The team that has been working on the project in Spain is led by Dr. Carlos López-Otrín, from teh University Institute of Oncology of the University of Oviedo, and Dr. Elías Campo, from the Clinic Hospital-IDIBAPS and the University of Barcelona. The Spanish team contributed to the project with the identification of two basic mechanisms that cause mutations in Chronic Lymphatic Leukemia: one of them related to aging and the other one related to the regeneration of damaged DNA. In total, the Spanish scientific team has studied in detail the mutational signatures of more than 100 genomes of patients of this type of leukemia, an analysis to which Dr. Xose S. Puente and Rafael Valdés, from the University of Oviedo, have also contributed.

Dr. Carlos López-Otín has remarked that "without the strong international collaboration between all the work groups involved in this project, it would have been impossible to obtain these important results. The detailed analysis of the information now generated will allow us to develop new approximations to the study of the molecular mechanisms that generate the different types of tumors".

In turn, Dr. Elías Campos indicates that "the majority of the mutational signatures that causes the genetic development and history of the cancers we studided have been identified. We are facing one of the first examples of the new vision offered by the massive and coordinated sequencing of genomes of different types of cancer through the International Consortium for the Cancer Genome.

"The definition of this map of mutational processes", explain those in charge of the project in Spain, "implies an important step forward to discover how and why these cancers are formed. This compendium of mutational signatures and the subsequent perspectives on the underlaying mutational processes have deep implications for the understanding of the development of cancer, with potential applications in the prevention and treatment of the disease".

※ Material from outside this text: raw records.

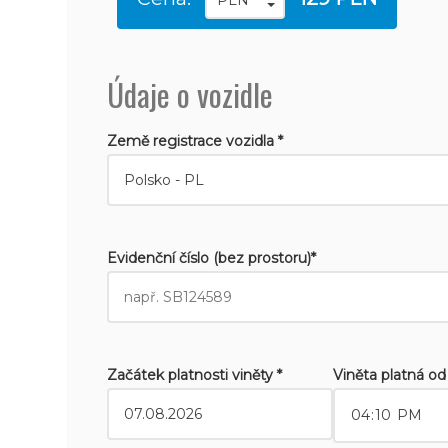
Údaje o vozidle
Země registrace vozidla *
Evidenční číslo (bez prostoru)*
Začátek platnosti viněty *
Viněta platná od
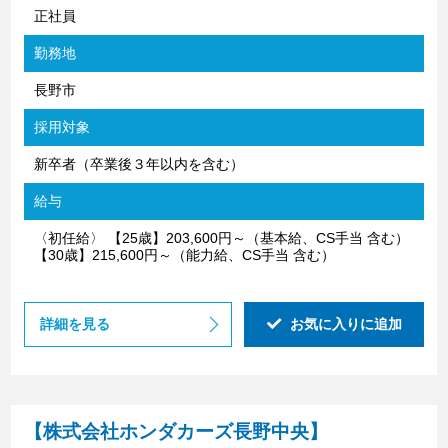
正社員
勤務地
長野市
採用対象
新卒者（卒業後３年以内を含む）
給与
〈初任給〉 【25歳】203,600円～（基本給、CS手当 含む）
【30歳】215,600円～（能力給、CS手当 含む）
詳細を見る
お気に入りに追加
【株式会社ホンダカーズ長野中央】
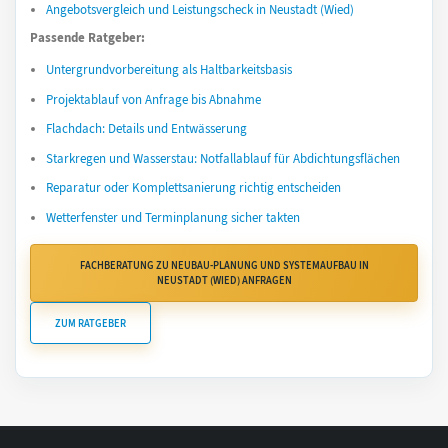
Angebotsvergleich und Leistungscheck in Neustadt (Wied)
Passende Ratgeber:
Untergrundvorbereitung als Haltbarkeitsbasis
Projektablauf von Anfrage bis Abnahme
Flachdach: Details und Entwässerung
Starkregen und Wasserstau: Notfallablauf für Abdichtungsflächen
Reparatur oder Komplettsanierung richtig entscheiden
Wetterfenster und Terminplanung sicher takten
FACHBERATUNG ZU NEUBAU-PLANUNG UND SYSTEMAUFBAU IN
NEUSTADT (WIED) ANFRAGEN
ZUM RATGEBER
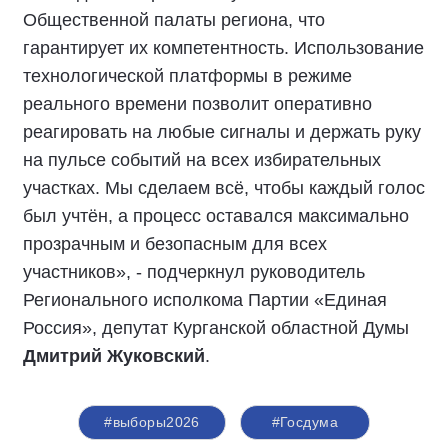
Общественной палаты региона, что
гарантирует их компетентность. Использование
технологической платформы в режиме
реального времени позволит оперативно
реагировать на любые сигналы и держать руку
на пульсе событий на всех избирательных
участках. Мы сделаем всё, чтобы каждый голос
был учтён, а процесс оставался максимально
прозрачным и безопасным для всех
участников», - подчеркнул руководитель
Регионального исполкома Партии «Единая
Россия», депутат Курганской областной Думы
Дмитрий Жуковский
.
#выборы2026
#Госдума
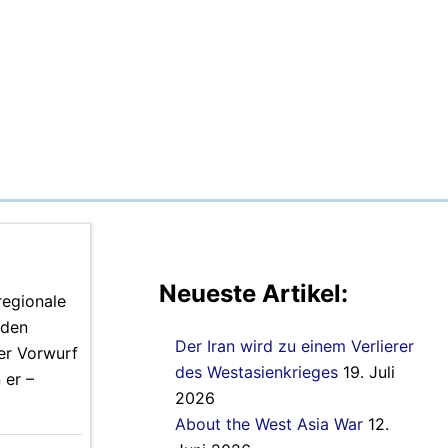
Neueste Artikel:
regionale
 den
Der Iran wird zu einem Verlierer
er Vorwurf
des Westasienkrieges
19. Juli
 er –
2026
About the West Asia War
12.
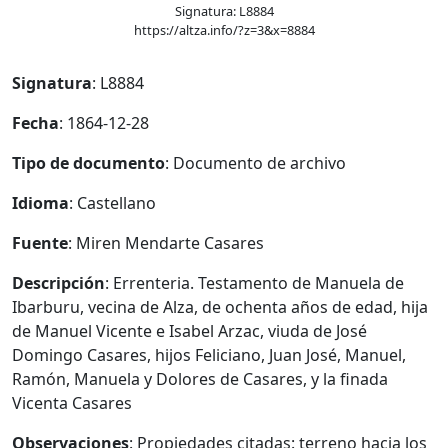
Signatura: L8884
https://altza.info/?z=3&x=8884
Signatura
: L8884
Fecha
: 1864-12-28
Tipo de documento
: Documento de archivo
Idioma
: Castellano
Fuente
: Miren Mendarte Casares
Descripción
: Errenteria. Testamento de Manuela de
Ibarburu, vecina de Alza, de ochenta años de edad, hija
de Manuel Vicente e Isabel Arzac, viuda de José
Domingo Casares, hijos Feliciano, Juan José, Manuel,
Ramón, Manuela y Dolores de Casares, y la finada
Vicenta Casares
Observaciones
: Propiedades citadas: terreno hacia los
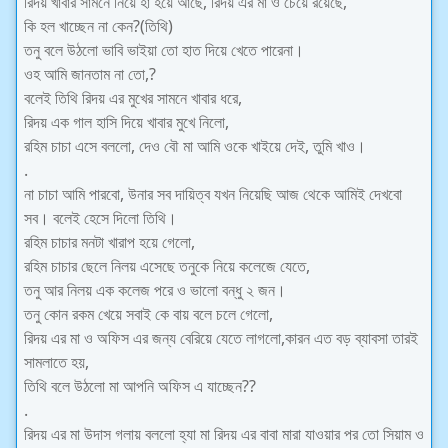
রিদয় খাবার সামনে নিয়ে হা হয়ে আছে, রিদয় এর মা ও চেয়ে রয়েছে,
কি হল খাচ্ছেন না কেন?(তিথি)
তনু বলে উঠলো ভাবি ভাইয়া তো হাত দিয়ে খেতে পারেনা।
ওহ আমি জানতাম না তো,?
বলেই তিথি রিদয় এর মুখের সামনে খাবার ধরে,
রিদয় এক গাল হাসি দিয়ে খাবার মুখে নিলো,
রহিম চাচা এসে বললো, দেও বৌ মা আমি ওকে খাইয়ে দেই, তুমি খাও।
.
না চাচা আমি পারবো, উনার সব দায়িত্ব যখন নিয়েছি আজ থেকে আমিই দেখবো
সব। বলেই হেসে দিলো তিথি।
রহিম চাচার মনটা খারাপ হয়ে গেলো,
রহিম চাচার ছেলে নিলয় এসেছে তনুকে নিয়ে কলেজে যেতে,
তনু আর নিলয় এক কলেজ পরে‌ ও ভালো বন্ধু ২ জন।
তনু কোন রকম খেয়ে সবাই কে বায় বলে চলে গেলো,
রিদয় এর মা ও অফিস এর জন্য বেরিয়ে যেতে লাগলো,কারন এত বড় ব্যাবসা তারই
সামলাতে হয়,
তিথি বলে উঠলো মা আপনি অফিস এ যাচ্ছেন??
.
রিদয় এর মা উদাস গলায় বললো হ্যা মা রিদয় এর বাবা মারা যাওয়ার পর তো সিয়াম ও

The Spanish Consortium for the Study of the Genome of Chronic Lymphatic Leukemia (www.cllgenome.es) is funded by the Ministry of Economics and Competitiveness through the Carlos III Health Institute, and is framed within the International Consortium for the Cancer Genome (ICGC) (www.icgc.org). From the start of this project in 2009, the Spanish consortium has published the advances of the Spanish participants in the ICGC, based on the decyphering of the genomic and epigenomic alterations of more than 100 patients of Chronic Lymphatic Leukemia. This new joint research of several groups of the consortium is an example of the qualitative jump that is being made in the research of cancer.